Shown: posts 1 to 21 of 21. This is the beginning of the thread.
Posted by Ed on August 24, 2000, at 16:56:29
How is your Adderal trial going? What else are you taking with it?
Posted by AndrewB on August 24, 2000, at 18:02:08
In reply to Adderall -- AndrewB, posted by Ed on August 24, 2000, at 16:56:29
> How is your Adderal trial going? What else are you taking with it?
Hi Ed,
Thanks for asking about me. How are things with you.
Adderall has been fantastic. I am now on Amisulpride, Selegiline (low dose) and Adderall. As you can see, these meds are all dopaminergics. (I also sometimes take a low dose of Klonopin 2 hours before bedtime for a more restful sleep.)
They seem to work synergistically, one making the other work better. It is an idea of mine that selegiline make amisulpride work more robustly. You see, when I was taking amisulpride alone, its effects used to wilt in high stress situations. Selegiline seems to make less of a dose of adderall necessary. Amisulpride may prevent the agitation and anxiety that can sometimes accompany selegiline and adderall use.
I now feel happy, friendly, motivated, energetic, sharp and quite confident. In short, I'm loving life. It is an amazing change that has come over me.
I am of course concerned that adderall will lose its effectiveness overtime. Tolerance developing to it is not unusual. Fortunately I was feeling pretty good on just the amisulpride and selegiline, so I won't be devastated if it happens to give out. I have absolutely no side effects.
I hope this is an inspiration to others who think they may have dopaminergic dysfunction. If you do indeed have it, correcting it can make a big difference in your life. The first dopaminergic drug that you try though isn't necessarily going to work for you. You may have to be patient and try different meds and med combos.
Andrew
Posted by JohnL on August 25, 2000, at 6:14:37
In reply to Adderall -- AndrewB, posted by Ed on August 24, 2000, at 16:56:29
Andrew,
So glad to hear things are going well with your current meds! I got my fingers crossed that it stays good!
John
Posted by Ed on August 25, 2000, at 12:33:52
In reply to Adderall -- AndrewB, posted by Ed on August 24, 2000, at 16:56:29
BRAVO! Me, I am just starting Amisulpride. I will give it a few more days, then maybe add Adderall. I'll keep you posted.

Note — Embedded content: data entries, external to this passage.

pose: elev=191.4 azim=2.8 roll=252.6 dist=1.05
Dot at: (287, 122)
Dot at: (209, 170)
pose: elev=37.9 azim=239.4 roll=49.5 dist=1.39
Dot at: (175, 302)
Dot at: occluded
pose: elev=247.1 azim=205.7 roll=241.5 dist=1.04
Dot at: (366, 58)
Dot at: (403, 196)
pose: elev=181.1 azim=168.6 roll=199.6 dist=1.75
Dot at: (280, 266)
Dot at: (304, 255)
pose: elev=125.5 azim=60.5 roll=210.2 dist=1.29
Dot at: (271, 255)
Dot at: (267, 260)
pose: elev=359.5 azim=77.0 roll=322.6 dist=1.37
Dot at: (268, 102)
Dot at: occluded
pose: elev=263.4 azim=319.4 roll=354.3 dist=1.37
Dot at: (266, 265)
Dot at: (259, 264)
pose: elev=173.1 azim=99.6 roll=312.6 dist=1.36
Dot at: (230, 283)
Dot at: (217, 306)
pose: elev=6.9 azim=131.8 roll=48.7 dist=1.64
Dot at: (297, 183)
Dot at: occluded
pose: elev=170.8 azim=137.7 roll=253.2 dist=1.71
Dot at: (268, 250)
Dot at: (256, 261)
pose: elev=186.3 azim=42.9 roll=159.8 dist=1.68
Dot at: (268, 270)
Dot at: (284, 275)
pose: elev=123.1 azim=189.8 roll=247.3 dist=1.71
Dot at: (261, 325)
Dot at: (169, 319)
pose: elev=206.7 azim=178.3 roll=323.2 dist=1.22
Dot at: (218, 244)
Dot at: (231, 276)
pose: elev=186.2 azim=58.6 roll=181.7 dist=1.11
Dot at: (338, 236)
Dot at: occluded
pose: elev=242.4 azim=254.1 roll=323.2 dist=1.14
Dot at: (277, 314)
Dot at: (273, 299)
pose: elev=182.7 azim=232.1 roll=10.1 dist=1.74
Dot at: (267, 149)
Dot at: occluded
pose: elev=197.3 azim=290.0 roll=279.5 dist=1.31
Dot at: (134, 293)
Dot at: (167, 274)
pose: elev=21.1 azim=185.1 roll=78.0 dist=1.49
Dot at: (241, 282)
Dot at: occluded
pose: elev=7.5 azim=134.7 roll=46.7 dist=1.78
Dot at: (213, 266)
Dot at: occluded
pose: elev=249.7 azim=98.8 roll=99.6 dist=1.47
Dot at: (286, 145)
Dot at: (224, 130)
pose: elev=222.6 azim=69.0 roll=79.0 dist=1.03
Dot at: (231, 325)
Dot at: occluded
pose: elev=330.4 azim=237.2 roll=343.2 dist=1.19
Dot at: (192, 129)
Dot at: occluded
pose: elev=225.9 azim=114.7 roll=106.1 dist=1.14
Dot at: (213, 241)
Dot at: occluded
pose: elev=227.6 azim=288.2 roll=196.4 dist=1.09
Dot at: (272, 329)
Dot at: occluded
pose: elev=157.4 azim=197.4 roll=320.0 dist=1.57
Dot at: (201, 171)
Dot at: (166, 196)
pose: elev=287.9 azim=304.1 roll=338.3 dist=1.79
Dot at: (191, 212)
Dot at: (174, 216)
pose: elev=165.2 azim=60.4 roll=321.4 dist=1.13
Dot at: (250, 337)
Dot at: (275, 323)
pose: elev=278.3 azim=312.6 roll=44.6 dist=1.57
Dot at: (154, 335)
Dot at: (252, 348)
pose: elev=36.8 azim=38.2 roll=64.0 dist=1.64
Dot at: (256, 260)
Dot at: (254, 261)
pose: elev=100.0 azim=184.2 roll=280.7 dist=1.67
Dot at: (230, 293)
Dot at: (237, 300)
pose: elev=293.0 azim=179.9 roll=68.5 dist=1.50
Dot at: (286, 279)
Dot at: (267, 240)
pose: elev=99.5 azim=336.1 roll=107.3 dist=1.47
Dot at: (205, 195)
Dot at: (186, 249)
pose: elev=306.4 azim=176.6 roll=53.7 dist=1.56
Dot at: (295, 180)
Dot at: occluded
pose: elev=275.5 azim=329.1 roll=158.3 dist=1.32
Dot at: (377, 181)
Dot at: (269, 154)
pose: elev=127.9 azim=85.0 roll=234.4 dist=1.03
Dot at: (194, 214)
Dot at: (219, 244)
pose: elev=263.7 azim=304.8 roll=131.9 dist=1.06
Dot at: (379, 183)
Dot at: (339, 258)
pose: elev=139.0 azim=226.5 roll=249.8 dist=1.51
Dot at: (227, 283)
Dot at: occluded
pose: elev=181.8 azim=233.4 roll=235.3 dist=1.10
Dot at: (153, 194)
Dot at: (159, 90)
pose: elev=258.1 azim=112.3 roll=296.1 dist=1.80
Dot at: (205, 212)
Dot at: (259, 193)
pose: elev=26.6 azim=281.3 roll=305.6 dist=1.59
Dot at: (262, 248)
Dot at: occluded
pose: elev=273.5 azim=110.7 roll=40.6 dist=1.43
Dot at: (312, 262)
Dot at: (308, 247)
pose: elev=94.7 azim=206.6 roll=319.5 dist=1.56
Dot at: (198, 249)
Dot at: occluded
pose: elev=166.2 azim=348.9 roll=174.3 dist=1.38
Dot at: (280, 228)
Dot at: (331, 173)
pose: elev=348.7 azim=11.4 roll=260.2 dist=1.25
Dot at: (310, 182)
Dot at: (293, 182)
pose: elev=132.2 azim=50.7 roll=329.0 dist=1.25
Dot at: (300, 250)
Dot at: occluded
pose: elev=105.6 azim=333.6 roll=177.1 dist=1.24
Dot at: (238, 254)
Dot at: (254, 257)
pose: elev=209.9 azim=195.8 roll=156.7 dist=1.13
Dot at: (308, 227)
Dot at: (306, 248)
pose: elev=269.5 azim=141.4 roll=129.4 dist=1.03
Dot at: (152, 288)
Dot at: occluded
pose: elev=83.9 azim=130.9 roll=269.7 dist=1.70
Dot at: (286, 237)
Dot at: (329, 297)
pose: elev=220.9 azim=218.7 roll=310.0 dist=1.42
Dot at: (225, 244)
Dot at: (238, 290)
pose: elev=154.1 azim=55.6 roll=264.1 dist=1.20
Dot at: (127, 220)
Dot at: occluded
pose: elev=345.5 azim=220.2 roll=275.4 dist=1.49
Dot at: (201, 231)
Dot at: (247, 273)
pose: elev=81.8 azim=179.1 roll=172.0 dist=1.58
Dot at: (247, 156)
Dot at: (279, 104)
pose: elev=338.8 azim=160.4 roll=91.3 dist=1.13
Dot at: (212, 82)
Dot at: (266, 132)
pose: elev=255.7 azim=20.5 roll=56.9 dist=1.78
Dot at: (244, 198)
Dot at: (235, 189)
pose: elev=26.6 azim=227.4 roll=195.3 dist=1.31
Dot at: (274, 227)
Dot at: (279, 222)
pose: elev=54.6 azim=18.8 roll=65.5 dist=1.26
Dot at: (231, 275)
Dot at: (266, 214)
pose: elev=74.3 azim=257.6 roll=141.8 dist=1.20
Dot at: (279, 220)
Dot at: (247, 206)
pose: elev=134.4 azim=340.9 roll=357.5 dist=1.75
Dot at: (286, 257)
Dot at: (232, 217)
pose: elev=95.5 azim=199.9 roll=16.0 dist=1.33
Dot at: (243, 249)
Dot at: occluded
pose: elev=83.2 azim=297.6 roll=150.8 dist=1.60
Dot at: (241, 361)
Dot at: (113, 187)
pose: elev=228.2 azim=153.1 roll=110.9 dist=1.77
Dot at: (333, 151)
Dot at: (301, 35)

Posted by JohnL on August 26, 2000, at 5:15:13
In reply to Adderall -- AndrewB, posted by Ed on August 24, 2000, at 16:56:29
Andrew,
I'm just curious, what dosages are you taking of each med?
John
Posted by SLS on August 26, 2000, at 16:40:45
In reply to Re: Adderall --Ed, posted by AndrewB on August 24, 2000, at 18:02:08
> Adderall has been fantastic. I am now on Amisulpride, Selegiline (low dose) and Adderall.
Nice choice.I hope things work out long-term. Good luck.
- Scott
Posted by AndrewB on August 28, 2000, at 12:31:08
In reply to Re: Adderall » AndrewB, posted by SLS on August 26, 2000, at 16:40:45
I've quit the adderall. Started showing signs of tolerance and decreased effect or side effects. Reminded me of amineptine, nice while the ride lasts........Anyway not for me. I'm tired today but I should recover and stabilize again soon. Now on amisulpride (50mg/day) and selegiline (5mg/day).
AndrewB
Posted by JohnL on August 29, 2000, at 4:48:02
In reply to Re: Adderall, posted by AndrewB on August 28, 2000, at 12:31:08
> I've quit the adderall. Started showing signs of tolerance and decreased effect or side effects. Reminded me of amineptine, nice while the ride lasts........Anyway not for me. I'm tired today but I should recover and stabilize again soon. Now on amisulpride (50mg/day) and selegiline (5mg/day).
>
> AndrewBAndrewB,
I don't remember, have you tried Amisulpride+Adrafinil combo? I know you are focusing on dopamine, but if you haven't tried this combo, I think it's worth a looksee.The reason I think so is because:
To me, Amisulpride alone is OK. Nothing spectacular, but OK. Better than SSRIs and stuff, that's for sure. But still, there is room for improvement.
To me, Adrafinil alone also is OK, but nothing spectacular. There is a little room for improvement.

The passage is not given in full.